We're no longer surprised by Boyle's genius; Trainspotting was only his second feature, and we now know what to expect from him. Of course, he is a master, and T2 is visually stirring and exciting. One particularly heart-wrenching image lets a shadow on a wall emphasize the hole that the death of Mark's mother left on his little family and childhood home.

But the most intriguing aspects of T2 are thematic, in the passage of time not only for these characters but for the world.
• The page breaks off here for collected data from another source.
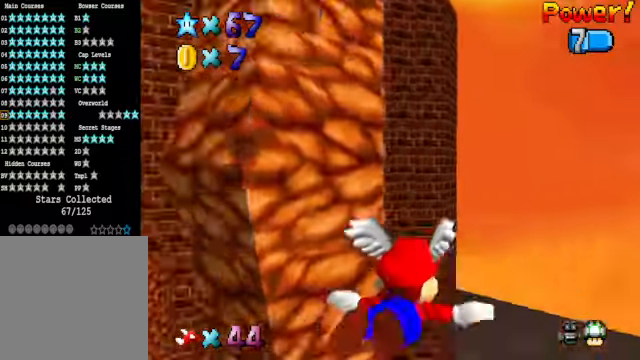
{"buttons": [], "left_stick": "left", "right_stick": "left", "events": []}
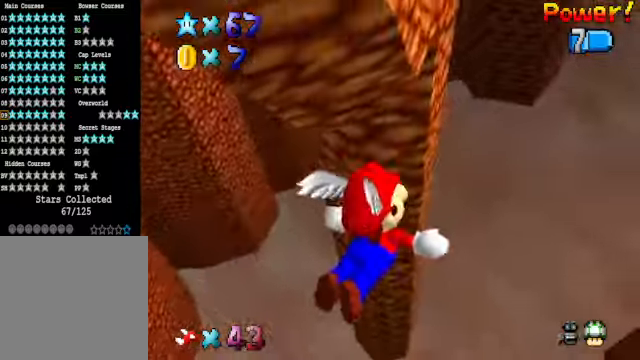
{"buttons": [], "left_stick": "left", "right_stick": "center", "events": [[67, "right_stick", "center"], [134, "left_stick", "center"], [367, "left_stick", "left"]]}
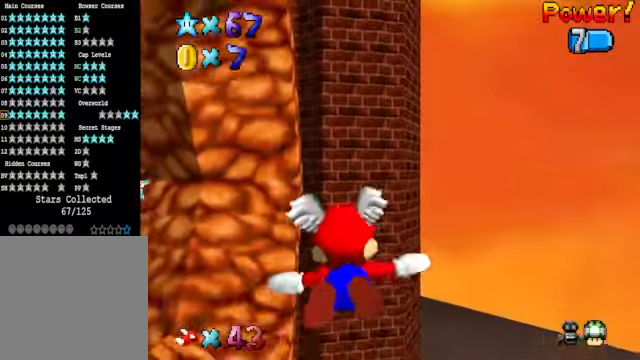
{"buttons": [], "left_stick": "left", "right_stick": "center", "events": []}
The film was shot last summer, after the Brexit vote and after Donald Trump had secured the Republican presidental nomination, and it can't help but score zingers on the same forces of cultural retreat and retrenchment that have driven these connected realities. (T2 is very British, but it will resonate with Americans, too.)

Mark arrives back in Edinburgh to find a very different city from 1996, all Starbucks and pretty, young Eastern European things handing out brochures in tiny tartan skirts. He's amused by this—Amsterdam had been much the same—and later he gets involved in a scam with Simon to get some EU development money for a rather shady improvement to his pub. There's a Euro cheeriness to T2, and a definite smack at those who cling to ancient, local identities, like the members of a social club who can't let go of a military victory that happened in 1690, and whom Mark and Simon are able to rip-off because they are so predictable in their singlemindedness.

Mark's got a new "choose life" speech here, and it's all about the brutality of social media and the crushing horribleness of the economy. But there's nothing nostalgic, no yearning for the past, and when it seems as if Mark is about to descend into sentimentality over his return home, Simon warns him to snap out of it: "You're a tourist in your own youth," Simon moans in such a way as to suggest that this is not a good idea.

There might be a lot of rage against the reality of Brexit and Trump, but there's no suggestion of going backward—only forward and through.